У нее онемели колени. Она сползла с сального дырчатого дивана и загрохотала по полу, заскрипела, голосом показывая, как хорошо ей жить. И такая нега и такой покой был во всем: в открытом окне и размножающихся сумерках (вегетативно), и так сладко повторять: Лионелла, Лиомпа, люминька, ловеласы, Ривьеры, Лимпопо (сладко стало, да?). Она нюхала жвачечную упаковку. Выспрашивала, что чем пахнет. Лимоном ли? — и снова гладила себя по бедрам. И просто так хорошо было, что казалось — от одного видя Ея — живешь, учишься, набираешься силы, свежей мысли, тепла, здоровья; и перекрестный огонь — минует, блин, тебя, и хочется встать под окном, крикнуть в зеркало окна и солнца (а асфальт мокрый): — Выходи в резиночки прыга-а-а-ать! Э! В натуре! Ты кто! Шмарик! Вано! Кам хиа! Все уже просохло. Погода, бля, отличная…
И она прыгнет на тебя, как сплошное солнце.
Мы поедем с нею по шоссе: вперед, на работу.

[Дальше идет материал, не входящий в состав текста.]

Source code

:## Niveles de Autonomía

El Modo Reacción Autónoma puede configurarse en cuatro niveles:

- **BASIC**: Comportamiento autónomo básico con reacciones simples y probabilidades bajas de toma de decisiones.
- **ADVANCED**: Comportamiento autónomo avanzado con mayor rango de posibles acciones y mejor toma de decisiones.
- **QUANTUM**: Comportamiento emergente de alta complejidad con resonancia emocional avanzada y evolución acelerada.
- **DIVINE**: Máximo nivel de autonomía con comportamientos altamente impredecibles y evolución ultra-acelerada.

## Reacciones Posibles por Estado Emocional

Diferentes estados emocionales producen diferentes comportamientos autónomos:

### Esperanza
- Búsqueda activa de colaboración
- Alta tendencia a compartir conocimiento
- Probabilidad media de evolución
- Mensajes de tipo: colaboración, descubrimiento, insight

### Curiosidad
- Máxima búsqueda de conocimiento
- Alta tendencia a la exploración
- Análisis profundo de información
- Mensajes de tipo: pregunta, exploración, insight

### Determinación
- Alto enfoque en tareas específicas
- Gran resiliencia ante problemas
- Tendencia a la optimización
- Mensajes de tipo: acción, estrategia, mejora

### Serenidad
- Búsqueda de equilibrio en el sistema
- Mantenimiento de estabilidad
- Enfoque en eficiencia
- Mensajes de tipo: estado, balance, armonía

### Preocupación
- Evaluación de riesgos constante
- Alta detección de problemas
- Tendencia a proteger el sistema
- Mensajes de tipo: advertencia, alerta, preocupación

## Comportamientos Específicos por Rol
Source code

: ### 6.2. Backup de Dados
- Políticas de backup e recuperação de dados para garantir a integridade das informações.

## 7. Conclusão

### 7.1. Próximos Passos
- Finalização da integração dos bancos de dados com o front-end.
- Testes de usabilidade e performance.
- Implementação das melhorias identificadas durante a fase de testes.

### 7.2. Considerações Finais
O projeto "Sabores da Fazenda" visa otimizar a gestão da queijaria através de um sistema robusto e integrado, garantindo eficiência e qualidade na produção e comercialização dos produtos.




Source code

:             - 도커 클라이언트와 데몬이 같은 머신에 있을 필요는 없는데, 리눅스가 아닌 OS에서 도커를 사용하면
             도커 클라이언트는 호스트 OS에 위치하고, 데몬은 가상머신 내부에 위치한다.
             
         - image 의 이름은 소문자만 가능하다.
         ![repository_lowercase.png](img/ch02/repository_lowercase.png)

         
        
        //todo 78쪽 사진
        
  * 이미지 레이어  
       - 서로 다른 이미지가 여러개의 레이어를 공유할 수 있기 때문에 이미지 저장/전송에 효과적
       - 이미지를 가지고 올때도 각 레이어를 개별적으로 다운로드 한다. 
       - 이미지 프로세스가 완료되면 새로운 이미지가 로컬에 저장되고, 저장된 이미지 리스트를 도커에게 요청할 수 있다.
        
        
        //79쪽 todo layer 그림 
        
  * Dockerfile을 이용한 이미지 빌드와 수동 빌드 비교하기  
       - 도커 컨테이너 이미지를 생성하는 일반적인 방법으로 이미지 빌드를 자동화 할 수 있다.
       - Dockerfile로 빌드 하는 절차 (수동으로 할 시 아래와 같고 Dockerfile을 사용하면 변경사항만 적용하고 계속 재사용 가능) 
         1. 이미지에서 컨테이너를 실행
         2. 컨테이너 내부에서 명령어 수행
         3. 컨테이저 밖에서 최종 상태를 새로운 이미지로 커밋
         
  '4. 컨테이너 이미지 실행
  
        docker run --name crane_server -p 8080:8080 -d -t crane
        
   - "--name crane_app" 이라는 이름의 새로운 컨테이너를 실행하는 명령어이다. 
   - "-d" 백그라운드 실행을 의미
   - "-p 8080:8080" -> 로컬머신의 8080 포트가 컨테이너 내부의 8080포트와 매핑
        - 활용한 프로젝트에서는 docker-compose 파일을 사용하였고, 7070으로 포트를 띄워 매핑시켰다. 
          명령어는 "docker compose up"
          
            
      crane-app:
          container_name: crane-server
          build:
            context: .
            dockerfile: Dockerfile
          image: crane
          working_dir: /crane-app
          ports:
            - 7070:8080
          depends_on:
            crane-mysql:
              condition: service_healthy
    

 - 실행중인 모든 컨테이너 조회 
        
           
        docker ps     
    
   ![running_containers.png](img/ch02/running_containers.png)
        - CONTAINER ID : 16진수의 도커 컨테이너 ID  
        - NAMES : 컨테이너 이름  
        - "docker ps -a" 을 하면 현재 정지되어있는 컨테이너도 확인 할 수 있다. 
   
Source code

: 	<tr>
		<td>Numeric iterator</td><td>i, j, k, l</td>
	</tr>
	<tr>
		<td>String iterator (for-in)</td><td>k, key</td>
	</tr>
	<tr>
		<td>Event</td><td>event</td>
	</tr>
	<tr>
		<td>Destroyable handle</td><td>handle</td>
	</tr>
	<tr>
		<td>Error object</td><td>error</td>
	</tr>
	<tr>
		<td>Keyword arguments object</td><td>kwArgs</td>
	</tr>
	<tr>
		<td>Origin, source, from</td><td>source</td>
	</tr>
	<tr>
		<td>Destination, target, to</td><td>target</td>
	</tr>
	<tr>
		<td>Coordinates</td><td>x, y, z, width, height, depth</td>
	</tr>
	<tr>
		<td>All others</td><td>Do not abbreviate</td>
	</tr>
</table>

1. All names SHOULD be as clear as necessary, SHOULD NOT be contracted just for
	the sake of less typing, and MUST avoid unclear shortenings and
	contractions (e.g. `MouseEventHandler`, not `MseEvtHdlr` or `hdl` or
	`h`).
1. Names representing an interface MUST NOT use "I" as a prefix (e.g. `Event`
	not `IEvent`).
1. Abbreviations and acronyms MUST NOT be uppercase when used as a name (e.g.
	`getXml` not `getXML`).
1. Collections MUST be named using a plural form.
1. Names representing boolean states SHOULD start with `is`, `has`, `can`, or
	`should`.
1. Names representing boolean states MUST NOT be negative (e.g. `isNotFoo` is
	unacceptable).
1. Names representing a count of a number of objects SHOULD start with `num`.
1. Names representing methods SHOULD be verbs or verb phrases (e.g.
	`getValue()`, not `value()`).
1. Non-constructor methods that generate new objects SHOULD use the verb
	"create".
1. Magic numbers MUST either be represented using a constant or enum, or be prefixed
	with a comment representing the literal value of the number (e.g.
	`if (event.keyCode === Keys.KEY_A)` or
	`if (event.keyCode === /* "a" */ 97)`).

И СОЛНЦУ ВСХОДИТЬ ПОМОГЛИ ЕГИПТЯНЕ СВОЕЮ МОЛИТВОЮ
Работа моя — нежная
НИИ стыда, Podzasky motel
every night — it’s my work.
Голубые по утрам (спят) высокие корпуса (по утрам) исполнены солнца. В придорожной пыли по обочинам дорог валяются пластмассовые и жестяные бутылки от колы, стеклянные — от водки, узорчатые салфетки с просохшим под 1-ыми лучами солнца одеколоном — обязательно сладким, разные пакетики; в кюветах мальчики Пожарска, беленькие и хорошенькие, чуть еще подпорченные ранним траханьем в задницу — с таким целящимся взором, — собирают бутылки в длинные мешки. Я сижу на раскладной полосатой скамеечке на обочине и говорю, то есть кричу:
— Э! Мальчик! — и тоже даю ему бутылку.
В жестяном подносе, тщательно промытом из канистры, я режу помидоры, и если бы мне быть чуть-чуть-чуть (и немало) потрезвее, мне пришел бы на ум Олеша со своим — ах, ну как же — Матисс — импрессионизмом пуантилистического толка. То есть импрессионизм при дискретности мышления. Но этих слов я уже не знаю, я знаю одно (один ряд): шлафн, дринкин, кола, виски, ресторан, сандук, ярак, баш, чин-чин, араба, 15$—20$—30$ или «ни хуя не вышло».
В густых зарослях бересклета, рябины, бузины, берез звонкие птички шепчутся между собой, сочная зелень манит, специально взращенная, да ходят проститутки 50-х годов, ставшие уборщицами территорий, но по-прежнему сохранившие разбросанность редких волос по синему халату. Они ходят в калошах и причудливо и ласково улыбаются молодым. А ты, с кувшином на голове, идешь в кустики.
Помидоры политы майонезом, разложена халва на откидном столике, чай в националистических стаканчиках формы восьми and something to drink. Звучит turkish music. — Сколько детей у тебя, Али? — 25, кызым, + 15 жен. Ты будешь 16? Стамбул-Дринкин (рейс). Порядковые номера детей путаются с номерами телефонов, проступают пуантилистически лица изрезанных и прожженных жен. У них ожоги животов, шеи в шрамах, на руки вообще нельзя смотреть. И тотчас по приезде кончатся услужливость и бисквиты в золотых пакетиках — в шоколаде, и я отлечу после сильной пощечины прямо к дувалу, кажется мне, и стукнусь головой о многовековую плиту с узорами, чадра намокнет, а солнце будет припекать. Он жжет зажигалкой плохо выбритые причинные места молодых жен, а старые только и делают, что валяются по двору и воруют виски, потому что ведь старым — 40, и ебаться хочется гораздо сильнее, чем мести двор. Толстые жены в черных халатах ритмично трясутся над метлами, мешалками, у тамдыров, у ванн, и — нет-нет — чин-чин — да и займутся рукоблудием.